As I say above, I give a lot of thought to the content of my drawings, and try to create interesting relationships.  That has felt more possible in the latter half of part 1, where there seems to be more scope to make our own choices.  In both the assignment pieces, I was conscious of applying elements studied in the course so far, particularly negative space.  I’ve tried to present my work clearly, writing about the process of a drawing from beginning to end, noting unexpected twists and turns along the way.  Hopefully I’ve been discerning in terms of what I put in and left out, especially in the assignment drawings.  Conceptualisation of thoughts – still not entirely sure what that means.  If it’s how I arrived at ideas, then I’d answer by saying that I have started to keep a notebook for writing down odd thoughts that come to mind, or for noting artists whose work strikes me particularly.  In this way, I hope to spot patterns and recurrences which may inform my own work.  If it’s how I put my ideas into practise, then I attempted to work through ideas methodically, testing the various possibilities in preliminary studies and sketches before going ahead with my chosen medium/composition, etc.  Similarly, I have endeavoured to communicate my ideas with clarity.  Interestingly, I have noticed recently that I am drawn to work mysterious in nature, but presented in deceptively simple ways.  It may be a little early for that to have translated into my own work, but I hope that by maintaining awareness and working in a thorough manner, it may filter through in time.

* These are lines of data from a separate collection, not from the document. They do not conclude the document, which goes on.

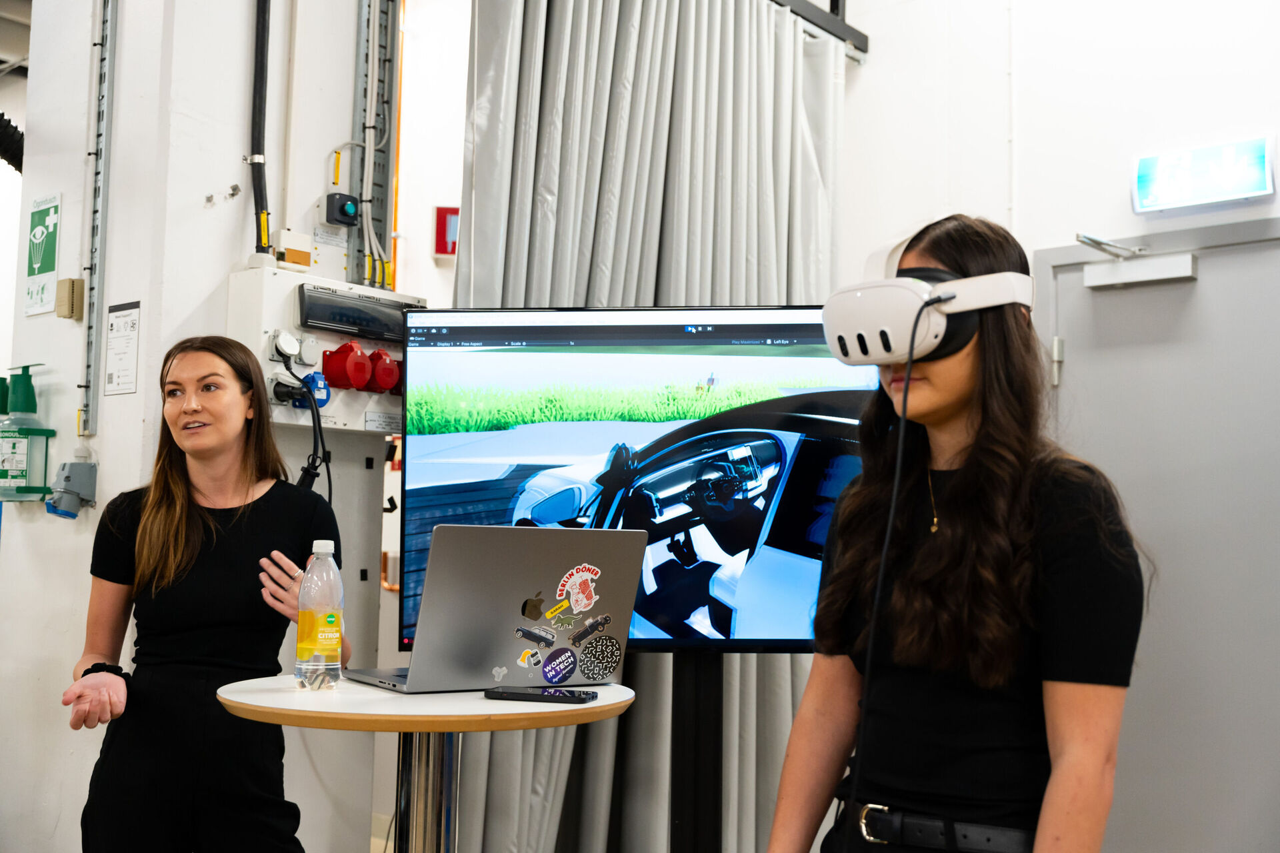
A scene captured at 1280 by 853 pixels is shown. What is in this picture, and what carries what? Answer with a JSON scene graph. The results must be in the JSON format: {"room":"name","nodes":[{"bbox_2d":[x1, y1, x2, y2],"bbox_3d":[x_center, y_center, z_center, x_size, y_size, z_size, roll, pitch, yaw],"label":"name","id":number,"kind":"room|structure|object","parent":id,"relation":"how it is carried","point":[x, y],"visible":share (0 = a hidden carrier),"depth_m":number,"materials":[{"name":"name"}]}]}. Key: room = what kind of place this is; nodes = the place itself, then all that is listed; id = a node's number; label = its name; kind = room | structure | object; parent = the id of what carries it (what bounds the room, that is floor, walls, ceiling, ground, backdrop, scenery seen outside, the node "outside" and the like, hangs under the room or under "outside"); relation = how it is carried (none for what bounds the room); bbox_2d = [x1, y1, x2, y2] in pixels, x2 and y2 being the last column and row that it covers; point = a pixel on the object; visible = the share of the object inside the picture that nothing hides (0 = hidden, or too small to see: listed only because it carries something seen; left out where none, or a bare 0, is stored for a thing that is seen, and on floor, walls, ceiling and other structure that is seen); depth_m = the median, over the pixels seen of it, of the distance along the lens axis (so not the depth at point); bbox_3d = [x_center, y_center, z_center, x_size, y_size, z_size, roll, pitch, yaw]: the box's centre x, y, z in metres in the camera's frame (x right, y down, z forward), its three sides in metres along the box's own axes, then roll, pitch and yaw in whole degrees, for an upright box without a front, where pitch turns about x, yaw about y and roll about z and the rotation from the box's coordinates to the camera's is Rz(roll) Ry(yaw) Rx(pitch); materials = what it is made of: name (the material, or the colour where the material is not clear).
{"room":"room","nodes":[
{"label":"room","id":0,"kind":"room"},
{"bbox_2d":[0,0,404,852],"bbox_3d":[-1.231,-0.318,3.610,0.817,3.691,1.416,-3,-6,40],"label":"left wall","id":1,"kind":"structure","parent":0,"point":[139,394],"depth_m":3.50,"materials":[{"name":"white paint"}]},
{"bbox_2d":[0,114,24,173],"bbox_3d":[-2.287,-1.070,4.472,0.470,0.817,0.589,-3,-6,40],"label":"black hose","id":2,"kind":"object","parent":1,"relation":"attached to","point":[9,125],"visible":0.73,"depth_m":4.51,"materials":[{"name":"black"}]},
{"bbox_2d":[0,364,55,504],"bbox_3d":[-1.635,0.026,3.475,0.177,0.381,0.137,-3,-6,40],"label":"eyewash station","id":3,"kind":"object","parent":1,"relation":"attached to","point":[11,473],"visible":0.99,"depth_m":3.43,"materials":[{"name":"green plastic"}]},
{"bbox_2d":[23,192,61,318],"bbox_3d":[-1.689,-0.488,3.740,0.186,0.341,0.018,-3,-6,40],"label":"safety sign","id":4,"kind":"object","parent":1,"relation":"attached to","point":[49,257],"visible":0.99,"depth_m":3.73,"materials":[{"name":"green plastic"}]},
{"bbox_2d":[56,277,85,320],"bbox_3d":[-1.530,-0.342,3.543,0.065,0.110,0.044,-3,-6,40],"label":"junction box","id":5,"kind":"object","parent":1,"relation":"attached to","point":[69,315],"visible":0.98,"depth_m":3.53,"materials":[{"name":"beige plastic"}]},
{"bbox_2d":[46,461,97,518],"bbox_3d":[-1.462,0.162,3.389,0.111,0.147,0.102,-3,-6,40],"label":"wall socket","id":6,"kind":"object","parent":1,"relation":"attached to","point":[51,503],"visible":0.98,"depth_m":3.37,"materials":[{"name":"grey plastic"}]},
{"bbox_2d":[79,0,117,432],"bbox_3d":[-1.448,-0.721,3.538,0.116,1.367,0.066,-3,-6,40],"label":"cable tray","id":7,"kind":"object","parent":1,"relation":"attached to","point":[91,344],"visible":0.98,"depth_m":3.55,"materials":[{"name":"metal"}]},
{"bbox_2d":[103,300,141,397],"bbox_3d":[-1.326,-0.201,3.380,0.131,0.240,0.014,-3,-6,40],"label":"paper notice","id":8,"kind":"object","parent":1,"relation":"attached to","point":[134,324],"visible":0.99,"depth_m":3.38,"materials":[{"name":"white paper"}]},
{"bbox_2d":[248,0,271,258],"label":"black cable","id":9,"kind":"object","parent":1,"relation":"attached to","point":[261,83],"visible":0.92,"depth_m":3.53,"materials":[{"name":"black plastic"}]},
{"bbox_2d":[275,229,313,271],"bbox_3d":[-0.940,-0.476,3.589,0.059,0.102,0.090,-3,-6,40],"label":"junction box","id":10,"kind":"object","parent":1,"relation":"attached to","point":[297,257],"visible":0.99,"depth_m":3.57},
{"bbox_2d":[222,262,423,431],"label":"power distribution box","id":11,"kind":"object","parent":1,"relation":"attached to","point":[339,411],"visible":0.46,"depth_m":3.38,"materials":[{"name":"white plastic"}]},
{"bbox_2d":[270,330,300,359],"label":"power socket","id":12,"kind":"object","parent":11,"relation":"attached to","point":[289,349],"visible":0.98,"depth_m":3.24,"materials":[{"name":"white plastic"}]},
{"bbox_2d":[274,340,333,504],"bbox_3d":[-0.830,0.116,3.252,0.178,0.537,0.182,-3,-6,40],"label":"black cable","id":13,"kind":"object","parent":11,"relation":"attached to","point":[317,456],"visible":0.88,"depth_m":3.28,"materials":[{"name":"black plastic"}]},
{"bbox_2d":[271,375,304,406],"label":"plug","id":14,"kind":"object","parent":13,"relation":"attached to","point":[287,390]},
{"bbox_2d":[298,370,331,407],"bbox_3d":[-0.813,-0.093,3.316,0.059,0.092,0.076,-3,-6,40],"label":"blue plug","id":15,"kind":"object","parent":11,"relation":"attached to","point":[327,397],"visible":0.73,"depth_m":3.30,"materials":[{"name":"blue plastic"}]},
{"bbox_2d":[320,340,372,391],"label":"industrial power socket","id":16,"kind":"object","parent":11,"relation":"attached to","point":[364,369],"visible":0.98,"depth_m":3.32,"materials":[{"name":"red plastic"}]},
{"bbox_2d":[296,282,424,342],"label":"circuit breaker cover","id":17,"kind":"object","parent":11,"relation":"attached to","point":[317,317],"visible":0.94,"depth_m":3.30,"materials":[{"name":"black plastic"}]},
{"bbox_2d":[365,348,402,394],"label":"industrial power socket","id":18,"kind":"object","parent":11,"relation":"attached to","point":[379,374],"visible":0.93,"depth_m":3.46,"materials":[{"name":"red plastic"}]},
{"bbox_2d":[322,192,360,226],"bbox_3d":[-0.839,-0.605,3.695,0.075,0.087,0.091,-3,-6,40],"label":"switch","id":19,"kind":"object","parent":1,"relation":"attached to","point":[351,213],"visible":0.99,"depth_m":3.67,"materials":[{"name":"black plastic"}]},
{"bbox_2d":[347,0,401,292],"bbox_3d":[-0.779,-0.985,3.850,0.112,1.236,0.234,-3,-6,40],"label":"cable tray","id":20,"kind":"object","parent":1,"relation":"attached to","point":[379,165],"visible":0.7,"depth_m":3.88,"materials":[{"name":"grey metal"}]},
{"bbox_2d":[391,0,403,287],"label":"pipe","id":21,"kind":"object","parent":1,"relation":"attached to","point":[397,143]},
{"bbox_2d":[64,334,348,852],"bbox_3d":[-0.874,0.603,2.696,0.557,1.431,0.566,-3,-6,40],"label":"woman","id":22,"kind":"object","parent":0,"point":[179,519],"visible":0.99,"depth_m":2.55},
{"bbox_2d":[217,674,633,852],"bbox_3d":[-0.362,0.846,2.202,0.703,0.778,0.702,-3,-6,40],"label":"round table","id":23,"kind":"object","parent":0,"point":[311,725],"visible":0.94,"depth_m":2.12,"materials":[{"name":"wood"}]},
{"bbox_2d":[296,541,343,692],"bbox_3d":[-0.532,0.316,2.200,0.072,0.246,0.071,-3,-6,40],"label":"bottle","id":24,"kind":"object","parent":23,"relation":"on","point":[319,635],"visible":0.99,"depth_m":2.17,"materials":[{"name":"clear plastic"}]},
{"bbox_2d":[352,522,638,692],"bbox_3d":[-0.264,0.311,2.334,0.393,0.266,0.324,4,-5,-34],"label":"laptop","id":25,"kind":"object","parent":23,"relation":"on","point":[495,658],"visible":0.97,"depth_m":2.24,"materials":[{"name":"silver metal"}]},
{"bbox_2d":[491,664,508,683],"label":"sticker","id":26,"kind":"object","parent":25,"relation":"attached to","point":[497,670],"visible":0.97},
{"bbox_2d":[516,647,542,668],"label":"sticker","id":27,"kind":"object","parent":25,"relation":"attached to","point":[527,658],"visible":0.96,"depth_m":2.33,"materials":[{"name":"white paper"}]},
{"bbox_2d":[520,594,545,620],"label":"laptop logo","id":28,"kind":"object","parent":25,"relation":"attached to","point":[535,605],"visible":0.97,"depth_m":2.33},
{"bbox_2d":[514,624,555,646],"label":"sticker","id":29,"kind":"object","parent":25,"relation":"attached to","point":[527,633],"visible":0.96,"depth_m":2.36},
{"bbox_2d":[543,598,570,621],"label":"sticker","id":30,"kind":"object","parent":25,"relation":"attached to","point":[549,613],"visible":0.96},
{"bbox_2d":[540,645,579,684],"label":"round sticker","id":31,"kind":"object","parent":25,"relation":"attached to","point":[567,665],"visible":0.96,"depth_m":2.35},
{"bbox_2d":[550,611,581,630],"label":"sticker","id":32,"kind":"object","parent":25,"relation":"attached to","point":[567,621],"visible":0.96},
{"bbox_2d":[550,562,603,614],"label":"sticker","id":33,"kind":"object","parent":25,"relation":"attached to","point":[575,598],"visible":0.97,"depth_m":2.41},
{"bbox_2d":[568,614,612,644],"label":"sticker","id":34,"kind":"object","parent":25,"relation":"attached to","point":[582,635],"visible":0.94,"depth_m":2.39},
{"bbox_2d":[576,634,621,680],"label":"sticker","id":35,"kind":"object","parent":25,"relation":"attached to","point":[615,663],"visible":0.95,"depth_m":2.42,"materials":[{"name":"black"}]},
{"bbox_2d":[485,687,597,702],"bbox_3d":[-0.156,0.433,2.131,0.163,0.013,0.080,0,-4,17],"label":"smartphone","id":36,"kind":"object","parent":23,"relation":"on","point":[542,697],"visible":0.98,"depth_m":2.10,"materials":[{"name":"black"}]},
{"bbox_2d":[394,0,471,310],"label":"back wall","id":37,"kind":"structure","parent":0,"point":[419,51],"depth_m":6.29,"materials":[{"name":"white paint"}]},
{"bbox_2d":[433,206,459,256],"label":"fire safety sign","id":38,"kind":"object","parent":37,"relation":"attached to","point":[444,213],"visible":0.68,"depth_m":6.17,"materials":[{"name":"red plastic"}]},
{"bbox_2d":[668,650,724,852],"bbox_3d":[0.094,0.947,2.988,0.564,0.917,0.492,-3,-6,40],"label":"tv stand","id":39,"kind":"object","parent":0,"point":[697,700],"visible":0.62,"depth_m":2.95,"materials":[{"name":"black metal"}]},
{"bbox_2d":[395,307,880,654],"bbox_3d":[0.055,0.121,2.794,1.089,0.750,0.179,1,-4,1],"label":"television","id":40,"kind":"object","parent":39,"relation":"attached to","point":[424,501],"visible":0.76,"depth_m":2.77,"materials":[{"name":"black"}]},
{"bbox_2d":[758,216,1147,852],"bbox_3d":[0.463,0.472,1.857,0.491,1.456,0.494,-3,-6,40],"label":"woman","id":41,"kind":"object","parent":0,"point":[968,379],"visible":0.99,"depth_m":1.74},
{"bbox_2d":[837,292,947,852],"bbox_3d":[0.337,0.341,1.825,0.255,0.926,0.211,3,-5,-25],"label":"cable","id":42,"kind":"object","parent":41,"relation":"hanging from","point":[898,473],"visible":0.95,"depth_m":1.85,"materials":[{"name":"black plastic"}]},
{"bbox_2d":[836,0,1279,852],"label":"right wall","id":43,"kind":"structure","parent":0,"point":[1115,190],"depth_m":3.63,"materials":[{"name":"white paint"}]},
{"bbox_2d":[772,0,869,59],"bbox_3d":[0.058,-1.511,3.758,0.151,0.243,2.325,-3,-6,40],"label":"curtain rail","id":44,"kind":"object","parent":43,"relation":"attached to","point":[860,38],"visible":0.67,"depth_m":4.44,"materials":[{"name":"black metal"}]},
{"bbox_2d":[450,0,852,848],"bbox_3d":[0.084,-0.011,3.683,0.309,2.886,1.216,-3,-6,40],"label":"curtain","id":45,"kind":"object","parent":44,"relation":"hanging from","point":[552,750],"visible":0.49,"depth_m":3.65,"materials":[{"name":"grey fabric"}]},
{"bbox_2d":[1030,215,1279,852],"bbox_3d":[1.611,0.509,3.593,1.108,2.105,0.108,-3,-6,40],"label":"door","id":46,"kind":"structure","parent":43,"relation":"in","point":[1206,289],"depth_m":3.67,"materials":[{"name":"grey"}]},
{"bbox_2d":[1080,234,1197,289],"bbox_3d":[1.375,-0.456,3.666,0.330,0.122,0.154,-3,-6,40],"label":"door closer","id":47,"kind":"object","parent":46,"relation":"attached to","point":[1101,282],"visible":0.97,"depth_m":3.63,"materials":[{"name":"white metal"}]},
{"bbox_2d":[1131,134,1276,214],"bbox_3d":[1.622,-0.724,3.795,0.386,0.182,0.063,-3,-6,40],"label":"exit sign","id":48,"kind":"object","parent":43,"relation":"attached to","point":[1218,195],"visible":0.99,"depth_m":3.77,"materials":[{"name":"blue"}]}
]}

  • Demonstration of creativity – imagination, experimentation, invention, development of a personal voice

This a is particularly tricky section on which to comment.   I think I’ve worked imaginatively on creating compositions for the assignment pieces, both in terms of choosing subjects and in how I arranged them.  I was keen to avoid clichéd choices as much as possible.  I feel it would be good to be more experimental, though.  So much of the early part of this course has been about finding my way around, and trying to work out what needs to be done, and I haven’t found that conducive to experimentation.  My hope is I will develop that aspect as the course progresses.  Likewise with invention.  I think that developing a personal voice takes time, but I hope I’ve made a start there.  I’m aware of when I have strong responses to subjects and certain work by other artists, and as I said above, I am trying to investigate those responses further when they arise, in order to understand how to apply the intelligence that can be gained from them in my own work.

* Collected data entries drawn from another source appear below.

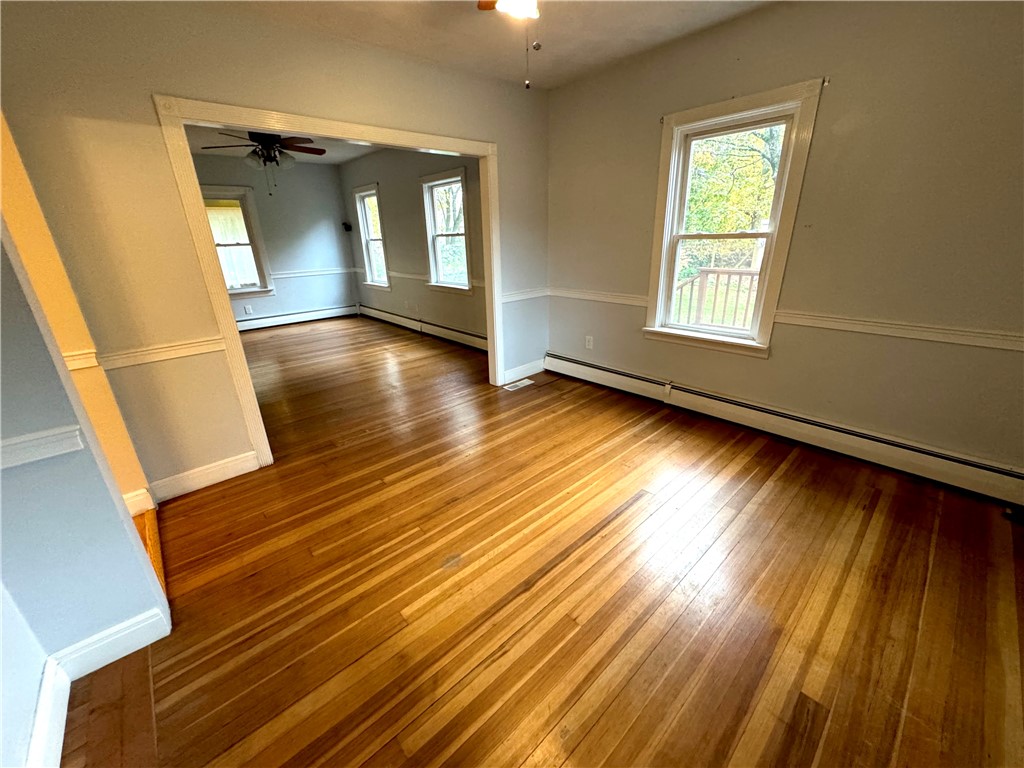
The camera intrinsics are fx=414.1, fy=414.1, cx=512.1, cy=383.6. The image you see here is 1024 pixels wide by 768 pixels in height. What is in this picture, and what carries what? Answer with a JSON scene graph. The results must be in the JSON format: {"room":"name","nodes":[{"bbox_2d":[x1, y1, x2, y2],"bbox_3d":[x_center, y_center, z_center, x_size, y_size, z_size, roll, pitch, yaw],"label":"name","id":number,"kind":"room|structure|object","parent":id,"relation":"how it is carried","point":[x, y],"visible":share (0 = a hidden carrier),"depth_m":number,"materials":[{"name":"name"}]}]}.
{"room":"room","nodes":[
{"label":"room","id":0,"kind":"room"},
{"bbox_2d":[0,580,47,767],"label":"near left wall","id":1,"kind":"structure","parent":0,"point":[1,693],"depth_m":1.18,"materials":[{"name":"white paint"}]},
{"bbox_2d":[0,111,152,508],"bbox_3d":[-2.342,-0.407,1.757,0.610,2.497,0.693,-19,27,-38],"label":"hallway wall","id":2,"kind":"structure","parent":0,"point":[24,216],"depth_m":1.87,"materials":[{"name":"yellow paint"}]},
{"bbox_2d":[61,349,98,370],"bbox_3d":[-2.167,-0.072,1.884,0.373,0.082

  • Context – reflection, research, and critical thinking (i.e. learning blog)

I have mixed feelings on this topic.  I have greatly enjoyed the research aspect of the course so far, with regard to studying other artists.  However, I do feel that I need to work on my critical abilities.  I feel unconfident just now about criticising work seen at exhibitions and so on.  (Due to health issues, there are practical difficulties for me in getting to many exhibitions, but I will be doing so whenever possible.)  One way that I might start to overcome this could be to look more closely at individual artists whose work strikes me particularly.  That way, I’m hoping I will begin to develop a critical voice, which could then be applied in broader contexts.  In the mean time, I’ve worked hard to create a clear, reflective and inviting learning log/blog.  I think of it as my online brain!